EXTRACT PROVIDED
──────────

Advisory Council on Food and Environmental Hygiene

Use of Irradiation in Food Technology

Purpose

This paper sets out the application of irradiation in food technology, the related safety concerns and control measures.

Background

2. Application of irradiation in food technology has been developed and studied extensively for over 50 years. To date, around 35 countries have set up irradiation plants to treat over 40 kinds of foodstuffs, including spices, fruits, vegetables, cereals, poultry and fish.

Principle of Food Irradiation

3. Food irradiation is treatment of foods by ionizing radiation. It is quite different from thermal processing, such as cooking by heat or microwave. The unique feature of irradiation process is that it causes no increase in temperature of treated foodstuffs and is therefore often termed as a "cold" process. Codex Almentarius Commission (Codex) has recommended two types of sources for food irradiation. They are -

  • Machine sources of ionizing radiation: They refer to electron accelerators and X-ray generators. Both emit forms of energy that can penetrate into food substances.

  • Radionuclides: They are isotopes that give off ionizing gamma-rays during its degradation. Cobalt-60 and caesium-137 are commonly used in the food industry.

4. Irradiation may be applied at various levels of food processing. It does not make food radioactive. It reduces or eliminates pathogenic bacteria, insects and parasites. It also reduces spoilage. In certain fruits and vegetables, it inhibits sprouting and delays the ripening process. Through food irradiation, harmful bacteria such as E. coli 0157:H7, Salmonella and Campylobacter can be effectively reduced. In general, irradiation does not compromise the nutritional quality of food, or noticeably change their taste, texture or appearance as long as it is properly applied to a suitable product.

──────────

DATA EXTRACTS
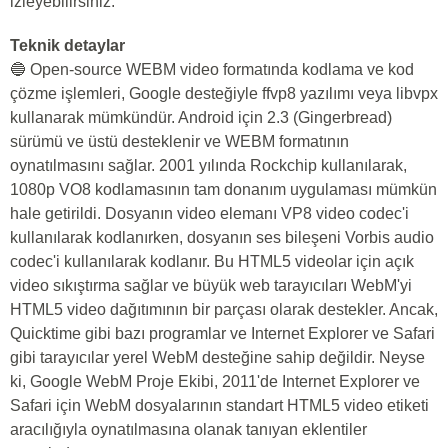
izleyebilirsiniz.
Teknik detaylar
🔵 Open-source WEBM video formatında kodlama ve kod
çözme işlemleri, Google desteğiyle ffvp8 yazılımı veya libvpx
kullanarak mümkündür. Android için 2.3 (Gingerbread)
sürümü ve üstü desteklenir ve WEBM formatının
oynatılmasını sağlar. 2001 yılında Rockchip kullanılarak,
1080p VO8 kodlamasının tam donanım uygulaması mümkün
hale getirildi. Dosyanın video elemanı VP8 video codec'i
kullanılarak kodlanırken, dosyanın ses bileşeni Vorbis audio
codec'i kullanılarak kodlanır. Bu HTML5 videolar için açık
video sıkıştırma sağlar ve büyük web tarayıcıları WebM'yi
HTML5 video dağıtımının bir parçası olarak destekler. Ancak,
Quicktime gibi bazı programlar ve Internet Explorer ve Safari
gibi tarayıcılar yerel WebM desteğine sahip değildir. Neyse
ki, Google WebM Proje Ekibi, 2011'de Internet Explorer ve
Safari için WebM dosyalarının standart HTML5 video etiketi
aracılığıyla oynatılmasına olanak tanıyan eklentiler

──────────

DESCRIPTION OF THE TASK
Reproduce the advisory council paper on food irradiation word for word, from start to finish. Rely solely on the text for this work.

WRITTEN RESPONSE
Advisory Council on Food and Environmental Hygiene

Use of Irradiation in Food Technology

Purpose

This paper sets out the application of irradiation in food technology, the related safety concerns and control measures.

Background

2. Application of irradiation in food technology has been developed and studied extensively for over 50 years. To date, around 35 countries have set up irradiation plants to treat over 40 kinds of foodstuffs, including spices, fruits, vegetables, cereals, poultry and fish.

Principle of Food Irradiation

3. Food irradiation is treatment of foods by ionizing radiation. It is quite different from thermal processing, such as cooking by heat or microwave. The unique feature of irradiation process is that it causes no increase in temperature of treated foodstuffs and is therefore often termed as a "cold" process. Codex Almentarius Commission (Codex) has recommended two types of sources for food irradiation. They are -

  • Machine sources of ionizing radiation: They refer to electron accelerators and X-ray generators. Both emit forms of energy that can penetrate into food substances.

  • Radionuclides: They are isotopes that give off ionizing gamma-rays during its degradation. Cobalt-60 and caesium-137 are commonly used in the food industry.

4. Irradiation may be applied at various levels of food processing. It does not make food radioactive. It reduces or eliminates pathogenic bacteria, insects and parasites. It also reduces spoilage. In certain fruits and vegetables, it inhibits sprouting and delays the ripening process. Through food irradiation, harmful bacteria such as E. coli 0157:H7, Salmonella and Campylobacter can be effectively reduced. In general, irradiation does not compromise the nutritional quality of food, or noticeably change their taste, texture or appearance as long as it is properly applied to a suitable product.